WHAT IS EXPECTED
Once the pictures are set aside, output all the records exactly.

____

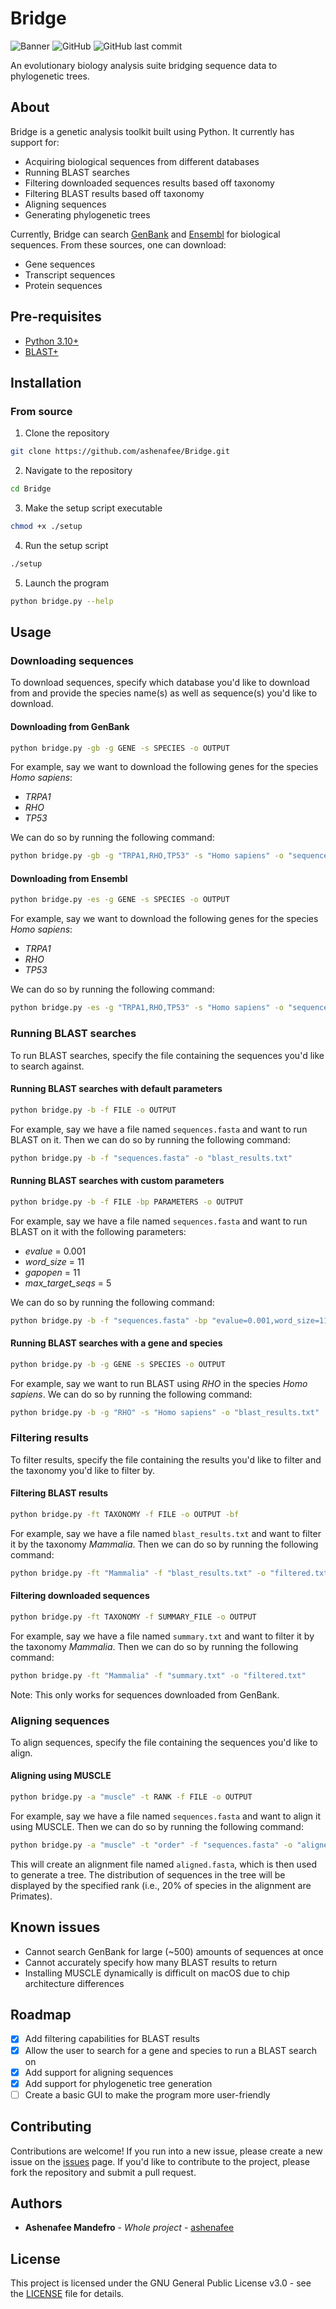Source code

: # Bridge

![Banner](/assets/Bridge%20Banner.png)
![GitHub](https://img.shields.io/github/license/ashenafee/Bridge?style=for-the-badge)
![GitHub last commit](https://img.shields.io/github/last-commit/ashenafee/Bridge?style=for-the-badge)

An evolutionary biology analysis suite bridging sequence data to phylogenetic trees.

## About
Bridge is a genetic analysis toolkit built using Python. It currently has support for:

- Acquiring biological sequences from different databases
- Running BLAST searches
- Filtering downloaded sequences results based off taxonomy
- Filtering BLAST results based off taxonomy
- Aligning sequences
- Generating phylogenetic trees

Currently, Bridge can search [GenBank](https://www.ncbi.nlm.nih.gov/genbank/) and [Ensembl](https://useast.ensembl.org/index.html) for biological sequences. From these sources, one can download:

- Gene sequences
- Transcript sequences
- Protein sequences

## Pre-requisites

- [Python 3.10+](https://www.python.org/)
- [BLAST+](https://blast.ncbi.nlm.nih.gov/doc/blast-help/downloadblastdata.html)

## Installation

### From source

1. Clone the repository

```bash
git clone https://github.com/ashenafee/Bridge.git
```

2. Navigate to the repository

```bash
cd Bridge
```

3. Make the setup script executable

```bash
chmod +x ./setup
```

4. Run the setup script

```bash
./setup
```

5. Launch the program

```bash
python bridge.py --help
```

## Usage

### Downloading sequences

To download sequences, specify which database you'd like to download from and provide the species name(s) as well as sequence(s) you'd like to download.

#### Downloading from GenBank

```bash
python bridge.py -gb -g GENE -s SPECIES -o OUTPUT
```

For example, say we want to download the following genes for the species *Homo sapiens*:

- *TRPA1*
- *RHO*
- *TP53*

We can do so by running the following command:

```bash
python bridge.py -gb -g "TRPA1,RHO,TP53" -s "Homo sapiens" -o "sequences.fasta"
```

#### Downloading from Ensembl

```bash
python bridge.py -es -g GENE -s SPECIES -o OUTPUT
```

For example, say we want to download the following genes for the species *Homo sapiens*:

- *TRPA1*
- *RHO*
- *TP53*

We can do so by running the following command:

```bash
python bridge.py -es -g "TRPA1,RHO,TP53" -s "Homo sapiens" -o "sequences.fasta"
```

### Running BLAST searches

To run BLAST searches, specify the file containing the sequences you'd like to search against.

#### Running BLAST searches with default parameters

```bash
python bridge.py -b -f FILE -o OUTPUT
```

For example, say we have a file named `sequences.fasta` and want to run BLAST on it. Then we can do so by running the following command:

```bash
python bridge.py -b -f "sequences.fasta" -o "blast_results.txt"
```

#### Running BLAST searches with custom parameters

```bash
python bridge.py -b -f FILE -bp PARAMETERS -o OUTPUT
```

For example, say we have a file named `sequences.fasta` and want to run BLAST on it with the following parameters:

- *evalue* = 0.001
- *word_size* = 11
- *gapopen* = 11
- *max_target_seqs* = 5

We can do so by running the following command:

```bash
python bridge.py -b -f "sequences.fasta" -bp "evalue=0.001,word_size=11,gapopen=11,max_target_seqs=5" -o "blast_results.txt"
```

#### Running BLAST searches with a gene and species

```bash
python bridge.py -b -g GENE -s SPECIES -o OUTPUT
```

For example, say we want to run BLAST using *RHO* in the species *Homo sapiens*. We can do so by running the following command:

```bash
python bridge.py -b -g "RHO" -s "Homo sapiens" -o "blast_results.txt"
```

### Filtering results

To filter results, specify the file containing the results you'd like to filter and the taxonomy you'd like to filter by.


#### Filtering BLAST results

```bash
python bridge.py -ft TAXONOMY -f FILE -o OUTPUT -bf
```

For example, say we have a file named `blast_results.txt` and want to filter it by the taxonomy *Mammalia*. Then we can do so by running the following command:

```bash
python bridge.py -ft "Mammalia" -f "blast_results.txt" -o "filtered.txt" -bf
```

#### Filtering downloaded sequences

```bash
python bridge.py -ft TAXONOMY -f SUMMARY_FILE -o OUTPUT
```

For example, say we have a file named `summary.txt` and want to filter it by the taxonomy *Mammalia*. Then we can do so by running the following command:

```bash
python bridge.py -ft "Mammalia" -f "summary.txt" -o "filtered.txt"
```

Note: This only works for sequences downloaded from GenBank.

### Aligning sequences

To align sequences, specify the file containing the sequences you'd like to align.

#### Aligning using MUSCLE

```bash
python bridge.py -a "muscle" -t RANK -f FILE -o OUTPUT
```

For example, say we have a file named `sequences.fasta` and want to align it using MUSCLE. Then we can do so by running the following command:

```bash
python bridge.py -a "muscle" -t "order" -f "sequences.fasta" -o "aligned.fasta"
```

This will create an alignment file named `aligned.fasta`, which is then used to generate a tree. The distribution of sequences in the tree will be displayed by the specified rank (i.e., 20% of species in the alignment are Primates).

## Known issues

- Cannot search GenBank for large (~500) amounts of sequences at once
- Cannot accurately specify how many BLAST results to return
- Installing MUSCLE dynamically is difficult on macOS due to chip architecture differences

## Roadmap

- [x] Add filtering capabilities for BLAST results
- [x] Allow the user to search for a gene and species to run a BLAST search on
- [x] Add support for aligning sequences
- [x] Add support for phylogenetic tree generation
- [ ] Create a basic GUI to make the program more user-friendly

## Contributing

Contributions are welcome! If you run into a new issue, please create a new issue on the [issues](https://github.com/ashenafee/Bridge/issues) page. If you'd like to contribute to the project, please fork the repository and submit a pull request.

## Authors

- **Ashenafee Mandefro** - *Whole project* - [ashenafee](https://www.ashenafee.com/)

## License

This project is licensed under the GNU General Public License v3.0 - see the [LICENSE](LICENSE) file for details.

____

OUTPUT FOR THIS TASK
Source code

: # Bridge

![Banner](/assets/Bridge%20Banner.png)
![GitHub](https://img.shields.io/github/license/ashenafee/Bridge?style=for-the-badge)
![GitHub last commit](https://img.shields.io/github/last-commit/ashenafee/Bridge?style=for-the-badge)

An evolutionary biology analysis suite bridging sequence data to phylogenetic trees.

## About
Bridge is a genetic analysis toolkit built using Python. It currently has support for:

- Acquiring biological sequences from different databases
- Running BLAST searches
- Filtering downloaded sequences results based off taxonomy
- Filtering BLAST results based off taxonomy
- Aligning sequences
- Generating phylogenetic trees

Currently, Bridge can search [GenBank](https://www.ncbi.nlm.nih.gov/genbank/) and [Ensembl](https://useast.ensembl.org/index.html) for biological sequences. From these sources, one can download:

- Gene sequences
- Transcript sequences
- Protein sequences

## Pre-requisites

- [Python 3.10+](https://www.python.org/)
- [BLAST+](https://blast.ncbi.nlm.nih.gov/doc/blast-help/downloadblastdata.html)

## Installation

### From source

1. Clone the repository

```bash
git clone https://github.com/ashenafee/Bridge.git
```

2. Navigate to the repository

```bash
cd Bridge
```

3. Make the setup script executable

```bash
chmod +x ./setup
```

4. Run the setup script

```bash
./setup
```

5. Launch the program

```bash
python bridge.py --help
```

## Usage

### Downloading sequences

To download sequences, specify which database you'd like to download from and provide the species name(s) as well as sequence(s) you'd like to download.

#### Downloading from GenBank

```bash
python bridge.py -gb -g GENE -s SPECIES -o OUTPUT
```

For example, say we want to download the following genes for the species *Homo sapiens*:

- *TRPA1*
- *RHO*
- *TP53*

We can do so by running the following command:

```bash
python bridge.py -gb -g "TRPA1,RHO,TP53" -s "Homo sapiens" -o "sequences.fasta"
```

#### Downloading from Ensembl

```bash
python bridge.py -es -g GENE -s SPECIES -o OUTPUT
```

For example, say we want to download the following genes for the species *Homo sapiens*:

- *TRPA1*
- *RHO*
- *TP53*

We can do so by running the following command:

```bash
python bridge.py -es -g "TRPA1,RHO,TP53" -s "Homo sapiens" -o "sequences.fasta"
```

### Running BLAST searches

To run BLAST searches, specify the file containing the sequences you'd like to search against.

#### Running BLAST searches with default parameters

```bash
python bridge.py -b -f FILE -o OUTPUT
```

For example, say we have a file named `sequences.fasta` and want to run BLAST on it. Then we can do so by running the following command:

```bash
python bridge.py -b -f "sequences.fasta" -o "blast_results.txt"
```

#### Running BLAST searches with custom parameters

```bash
python bridge.py -b -f FILE -bp PARAMETERS -o OUTPUT
```

For example, say we have a file named `sequences.fasta` and want to run BLAST on it with the following parameters:

- *evalue* = 0.001
- *word_size* = 11
- *gapopen* = 11
- *max_target_seqs* = 5

We can do so by running the following command:

```bash
python bridge.py -b -f "sequences.fasta" -bp "evalue=0.001,word_size=11,gapopen=11,max_target_seqs=5" -o "blast_results.txt"
```

#### Running BLAST searches with a gene and species

```bash
python bridge.py -b -g GENE -s SPECIES -o OUTPUT
```

For example, say we want to run BLAST using *RHO* in the species *Homo sapiens*. We can do so by running the following command:

```bash
python bridge.py -b -g "RHO" -s "Homo sapiens" -o "blast_results.txt"
```

### Filtering results

To filter results, specify the file containing the results you'd like to filter and the taxonomy you'd like to filter by.


#### Filtering BLAST results

```bash
python bridge.py -ft TAXONOMY -f FILE -o OUTPUT -bf
```

For example, say we have a file named `blast_results.txt` and want to filter it by the taxonomy *Mammalia*. Then we can do so by running the following command:

```bash
python bridge.py -ft "Mammalia" -f "blast_results.txt" -o "filtered.txt" -bf
```

#### Filtering downloaded sequences

```bash
python bridge.py -ft TAXONOMY -f SUMMARY_FILE -o OUTPUT
```

For example, say we have a file named `summary.txt` and want to filter it by the taxonomy *Mammalia*. Then we can do so by running the following command:

```bash
python bridge.py -ft "Mammalia" -f "summary.txt" -o "filtered.txt"
```

Note: This only works for sequences downloaded from GenBank.

### Aligning sequences

To align sequences, specify the file containing the sequences you'd like to align.

#### Aligning using MUSCLE

```bash
python bridge.py -a "muscle" -t RANK -f FILE -o OUTPUT
```

For example, say we have a file named `sequences.fasta` and want to align it using MUSCLE. Then we can do so by running the following command:

```bash
python bridge.py -a "muscle" -t "order" -f "sequences.fasta" -o "aligned.fasta"
```

This will create an alignment file named `aligned.fasta`, which is then used to generate a tree. The distribution of sequences in the tree will be displayed by the specified rank (i.e., 20% of species in the alignment are Primates).

## Known issues

- Cannot search GenBank for large (~500) amounts of sequences at once
- Cannot accurately specify how many BLAST results to return
- Installing MUSCLE dynamically is difficult on macOS due to chip architecture differences

## Roadmap

- [x] Add filtering capabilities for BLAST results
- [x] Allow the user to search for a gene and species to run a BLAST search on
- [x] Add support for aligning sequences
- [x] Add support for phylogenetic tree generation
- [ ] Create a basic GUI to make the program more user-friendly

## Contributing

Contributions are welcome! If you run into a new issue, please create a new issue on the [issues](https://github.com/ashenafee/Bridge/issues) page. If you'd like to contribute to the project, please fork the repository and submit a pull request.

## Authors

- **Ashenafee Mandefro** - *Whole project* - [ashenafee](https://www.ashenafee.com/)

## License

This project is licensed under the GNU General Public License v3.0 - see the [LICENSE](LICENSE) file for details.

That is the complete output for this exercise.